_TO DO_:
Lines of the material that include the string "study" should be returned.
START GIVEN DATA
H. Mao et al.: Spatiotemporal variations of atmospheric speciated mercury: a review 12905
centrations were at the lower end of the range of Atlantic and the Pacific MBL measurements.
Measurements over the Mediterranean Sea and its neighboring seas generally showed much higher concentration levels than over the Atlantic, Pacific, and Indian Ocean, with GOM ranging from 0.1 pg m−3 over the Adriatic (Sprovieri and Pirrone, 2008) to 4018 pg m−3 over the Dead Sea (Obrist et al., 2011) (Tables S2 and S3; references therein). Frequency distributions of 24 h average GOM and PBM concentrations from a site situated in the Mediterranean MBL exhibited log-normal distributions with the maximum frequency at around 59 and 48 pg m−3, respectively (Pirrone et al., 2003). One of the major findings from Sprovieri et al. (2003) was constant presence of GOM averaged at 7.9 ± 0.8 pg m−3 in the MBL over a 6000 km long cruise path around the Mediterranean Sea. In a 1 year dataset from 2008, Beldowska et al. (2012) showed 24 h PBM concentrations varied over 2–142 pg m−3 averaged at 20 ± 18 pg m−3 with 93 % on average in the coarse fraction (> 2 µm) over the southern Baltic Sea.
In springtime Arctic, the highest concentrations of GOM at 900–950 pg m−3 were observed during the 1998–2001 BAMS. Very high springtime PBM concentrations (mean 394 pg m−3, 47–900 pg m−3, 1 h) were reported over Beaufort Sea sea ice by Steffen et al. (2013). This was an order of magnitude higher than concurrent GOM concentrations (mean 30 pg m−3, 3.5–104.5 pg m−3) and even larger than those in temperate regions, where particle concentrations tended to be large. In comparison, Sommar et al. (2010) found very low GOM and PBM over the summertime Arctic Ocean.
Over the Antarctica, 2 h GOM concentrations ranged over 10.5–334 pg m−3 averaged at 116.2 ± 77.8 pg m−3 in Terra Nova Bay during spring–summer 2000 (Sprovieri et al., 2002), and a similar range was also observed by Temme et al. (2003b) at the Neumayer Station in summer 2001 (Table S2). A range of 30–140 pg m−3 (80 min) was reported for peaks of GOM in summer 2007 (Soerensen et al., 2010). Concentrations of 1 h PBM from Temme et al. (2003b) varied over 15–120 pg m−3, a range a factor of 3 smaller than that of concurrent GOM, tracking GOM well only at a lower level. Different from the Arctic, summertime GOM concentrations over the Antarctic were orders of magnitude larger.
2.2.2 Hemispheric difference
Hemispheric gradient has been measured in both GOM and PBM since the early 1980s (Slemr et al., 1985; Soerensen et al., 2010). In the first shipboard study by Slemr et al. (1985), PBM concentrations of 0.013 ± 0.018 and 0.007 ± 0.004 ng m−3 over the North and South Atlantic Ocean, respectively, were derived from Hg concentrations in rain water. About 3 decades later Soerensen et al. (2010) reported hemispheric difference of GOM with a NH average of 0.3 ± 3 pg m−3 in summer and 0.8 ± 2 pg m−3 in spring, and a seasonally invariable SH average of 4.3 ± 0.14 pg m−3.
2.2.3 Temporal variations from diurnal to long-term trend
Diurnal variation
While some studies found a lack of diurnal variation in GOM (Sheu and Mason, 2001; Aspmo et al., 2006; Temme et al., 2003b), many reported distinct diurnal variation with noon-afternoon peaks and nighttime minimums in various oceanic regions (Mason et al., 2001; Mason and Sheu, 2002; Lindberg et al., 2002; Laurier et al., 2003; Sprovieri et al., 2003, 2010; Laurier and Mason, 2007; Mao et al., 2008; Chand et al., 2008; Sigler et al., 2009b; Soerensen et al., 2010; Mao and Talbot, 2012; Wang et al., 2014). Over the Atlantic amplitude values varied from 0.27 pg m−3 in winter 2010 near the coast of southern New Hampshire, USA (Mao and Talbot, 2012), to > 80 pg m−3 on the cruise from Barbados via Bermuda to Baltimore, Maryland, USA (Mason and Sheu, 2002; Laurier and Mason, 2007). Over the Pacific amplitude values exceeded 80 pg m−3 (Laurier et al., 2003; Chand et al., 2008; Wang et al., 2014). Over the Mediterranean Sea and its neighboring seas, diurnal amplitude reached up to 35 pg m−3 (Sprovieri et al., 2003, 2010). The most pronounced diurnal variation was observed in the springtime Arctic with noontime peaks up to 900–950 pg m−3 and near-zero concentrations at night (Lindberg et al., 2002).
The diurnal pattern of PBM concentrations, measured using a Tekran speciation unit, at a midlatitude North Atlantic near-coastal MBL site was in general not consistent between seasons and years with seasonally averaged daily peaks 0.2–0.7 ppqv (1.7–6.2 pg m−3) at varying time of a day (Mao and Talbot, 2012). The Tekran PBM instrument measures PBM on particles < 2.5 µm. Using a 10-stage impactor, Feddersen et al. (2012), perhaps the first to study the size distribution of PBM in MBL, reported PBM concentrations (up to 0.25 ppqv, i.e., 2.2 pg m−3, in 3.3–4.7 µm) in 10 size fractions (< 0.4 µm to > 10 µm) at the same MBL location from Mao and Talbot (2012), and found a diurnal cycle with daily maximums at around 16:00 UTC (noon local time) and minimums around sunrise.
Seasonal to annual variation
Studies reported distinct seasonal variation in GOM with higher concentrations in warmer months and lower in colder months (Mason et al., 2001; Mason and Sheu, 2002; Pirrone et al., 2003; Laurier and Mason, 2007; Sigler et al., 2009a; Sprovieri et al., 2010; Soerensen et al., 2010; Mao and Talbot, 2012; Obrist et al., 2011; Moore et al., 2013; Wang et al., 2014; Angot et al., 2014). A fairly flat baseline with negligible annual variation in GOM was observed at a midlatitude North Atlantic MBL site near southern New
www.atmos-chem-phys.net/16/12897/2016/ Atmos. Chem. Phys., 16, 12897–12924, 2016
END GIVEN DATA
_RESPONSE BELOW_:
Hemispheric gradient has been measured in both GOM and PBM since the early 1980s (Slemr et al., 1985; Soerensen et al., 2010). In the first shipboard study by Slemr et al. (1985), PBM concentrations of 0.013 ± 0.018 and 0.007 ± 0.004 ng m−3 over the North and South Atlantic Ocean, respectively, were derived from Hg concentrations in rain water. About 3 decades later Soerensen et al. (2010) reported hemispheric difference of GOM with a NH average of 0.3 ± 3 pg m−3 in summer and 0.8 ± 2 pg m−3 in spring, and a seasonally invariable SH average of 4.3 ± 0.14 pg m−3.
The diurnal pattern of PBM concentrations, measured using a Tekran speciation unit, at a midlatitude North Atlantic near-coastal MBL site was in general not consistent between seasons and years with seasonally averaged daily peaks 0.2–0.7 ppqv (1.7–6.2 pg m−3) at varying time of a day (Mao and Talbot, 2012). The Tekran PBM instrument measures PBM on particles < 2.5 µm. Using a 10-stage impactor, Feddersen et al. (2012), perhaps the first to study the size distribution of PBM in MBL, reported PBM concentrations (up to 0.25 ppqv, i.e., 2.2 pg m−3, in 3.3–4.7 µm) in 10 size fractions (< 0.4 µm to > 10 µm) at the same MBL location from Mao and Talbot (2012), and found a diurnal cycle with daily maximums at around 16:00 UTC (noon local time) and minimums around sunrise.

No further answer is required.